Au premier abord, avec l’idée de photographier des lieux de pouvoir, on peut se laisser tromper par une fallacieuse impression d’académisme …c’est un piège .

 

Chez Eric Aupol, les apparences sont toujours fausses. L’idée de mettre en images une thématique autour des Lieux du pouvoir – en 2021, l’ancien siège d’une banque bd Haussmann et, en 2022, le Palais Bourbon qui abrite l’Assemblée nationale et de son théâtre à l’italienne – confirme l’unicité de sa démarche qui, depuis des années, s’attache à explorer dans toutes ses variables un matériau proche dans sa forme d’un environnement architectural.

 

Eric Aupol réussit magistralement à définir la notion même de l’existence d’un lieu de pouvoir. Avec la Banque, on est encore saisi par le poids d’austérité et presque de dissimulation qu’abritent encore ces murs. Et si l’Assemblée nationale devrait être le lieu parfait de représentation de la démocratie, on y découvre aussi, certes recouverts partiellement de bâches en plastiques, des figures de violence comme cette statue d’Eugène Cavaignac, gouverneur d’Algérie en 1848qui inaugura le 11 juin 1844, la pratique des enfumades sur les populations locales ou encore, plus banal, un Napoléon toujours en majesté.

 

De ces lieux, Eric Aupol aime à faire surgir le moindre mystère. Ses clichés investissent les escaliers, les différentes salles, les promenoirs, le moindre recoin. Le monde de l’artiste ne peut se satisfaire que de saisir quelques bribes. Il se veut au contraire envahissant, fruit d’une réflexion opiniâtre, menée avec une rare passion et de longue date. La rigueur géométrique du cadrage, presque toujours frontal, le velouté du grain photographique, le jeu subtil des reflets et de la lumière renforcent la puissance de l’esthétique de chacune des images qui se complètent, s’enrichissent et se parlent. On est là face à un travail photographique de grand talent, très méticuleux, imaginatif, presque obsessionnel avec des juxtapositions, des déplacements, de superpositions.

 

Avec cette série, l’artiste nous livre un récit du pouvoir dans une continuité vertigineuse que ponctue une certaine redondance. Mais, à y regarder de plus près, si les vues se succèdent, toutes se complètent et sont les acteurs d’une écriture plastique prolixe qui devient fascinante à force de logique. Les clichés se scandent en images dont chacune reprend sous une forme différente la même définition. Le répétitif n’est pas là recherche d’identité mais façon de marquer la totalité de l’espace défini par le photographe.

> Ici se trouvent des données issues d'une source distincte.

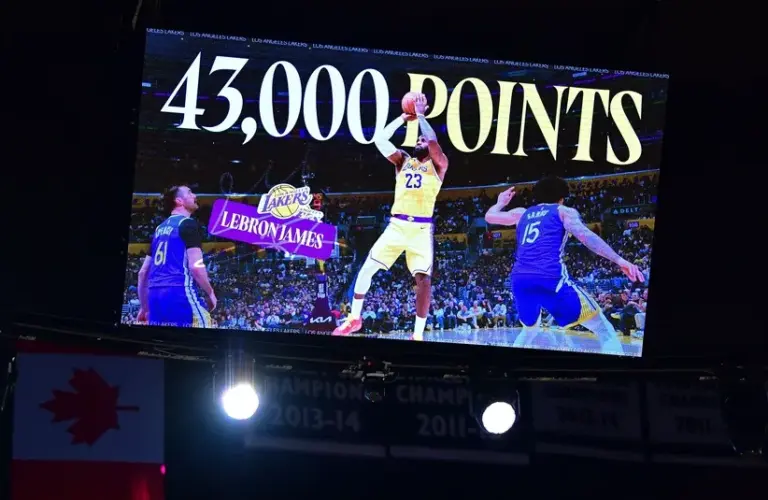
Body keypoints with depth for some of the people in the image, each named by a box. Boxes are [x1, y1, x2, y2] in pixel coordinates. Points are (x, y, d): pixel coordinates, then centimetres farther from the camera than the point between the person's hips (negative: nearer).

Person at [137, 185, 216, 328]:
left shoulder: (160, 228, 23)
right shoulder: (188, 224, -2)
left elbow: (143, 272, 24)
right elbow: (196, 266, -13)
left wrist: (144, 307, 30)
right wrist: (210, 293, 1)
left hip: (156, 295, 8)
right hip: (179, 292, -8)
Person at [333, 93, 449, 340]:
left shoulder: (438, 165, 5)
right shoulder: (403, 161, 17)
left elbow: (433, 141, -14)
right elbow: (379, 140, 5)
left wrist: (421, 115, -2)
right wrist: (404, 118, 6)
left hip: (421, 228, -4)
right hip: (397, 225, 4)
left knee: (423, 278, -12)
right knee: (367, 267, 2)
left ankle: (418, 334, -9)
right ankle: (354, 319, 15)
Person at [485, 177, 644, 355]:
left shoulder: (522, 213, 28)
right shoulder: (564, 211, 14)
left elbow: (489, 216, 42)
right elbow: (585, 236, -4)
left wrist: (501, 203, 63)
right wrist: (619, 260, -11)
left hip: (519, 280, 5)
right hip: (550, 278, -5)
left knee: (530, 329, 36)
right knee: (604, 329, 1)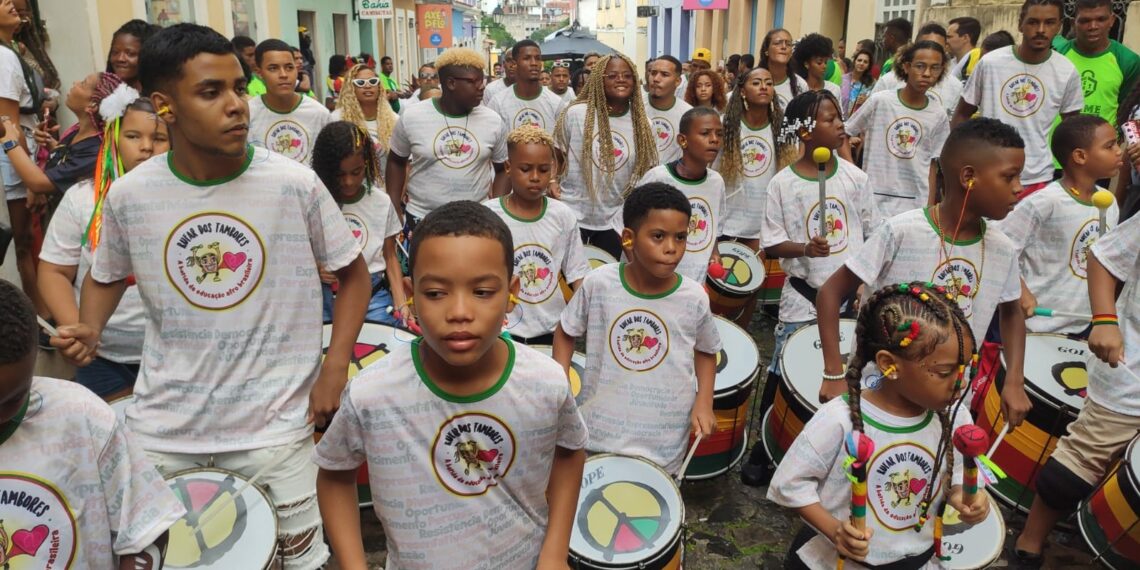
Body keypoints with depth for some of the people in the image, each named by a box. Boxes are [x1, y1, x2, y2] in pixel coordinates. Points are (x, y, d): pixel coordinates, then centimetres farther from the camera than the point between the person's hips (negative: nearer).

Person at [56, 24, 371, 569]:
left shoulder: (295, 185, -13)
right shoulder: (129, 196, -6)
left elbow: (352, 271, -1)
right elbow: (106, 277, 14)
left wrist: (335, 368, -9)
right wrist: (88, 330, -6)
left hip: (274, 426, -2)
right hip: (161, 427, 3)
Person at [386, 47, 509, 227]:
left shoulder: (493, 121, -3)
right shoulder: (411, 118, -6)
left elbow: (502, 169, 7)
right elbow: (396, 162, 6)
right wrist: (395, 211, 0)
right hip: (421, 218, -1)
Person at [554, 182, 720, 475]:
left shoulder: (694, 297, -11)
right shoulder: (598, 283, -13)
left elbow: (706, 351, 8)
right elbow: (565, 332, 3)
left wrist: (704, 402, -5)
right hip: (600, 430, 0)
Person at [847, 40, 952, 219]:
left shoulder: (938, 114, 2)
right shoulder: (880, 101, -5)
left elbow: (932, 165, 7)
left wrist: (930, 208, 5)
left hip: (916, 204, 2)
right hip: (875, 200, -2)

Une dialectique nait de cette succession de fragments et de traces qui forment un ensemble construit autour de la mémoire d’un lieu – la banque – ou de la représentation d’une démocratie aujourd’hui presque décadente. La réalité prend forme autour des images et s’ouvre sur une interrogation pour tenter de voir pourquoi ces lieux de pouvoir fascinent encore aujourd’hui.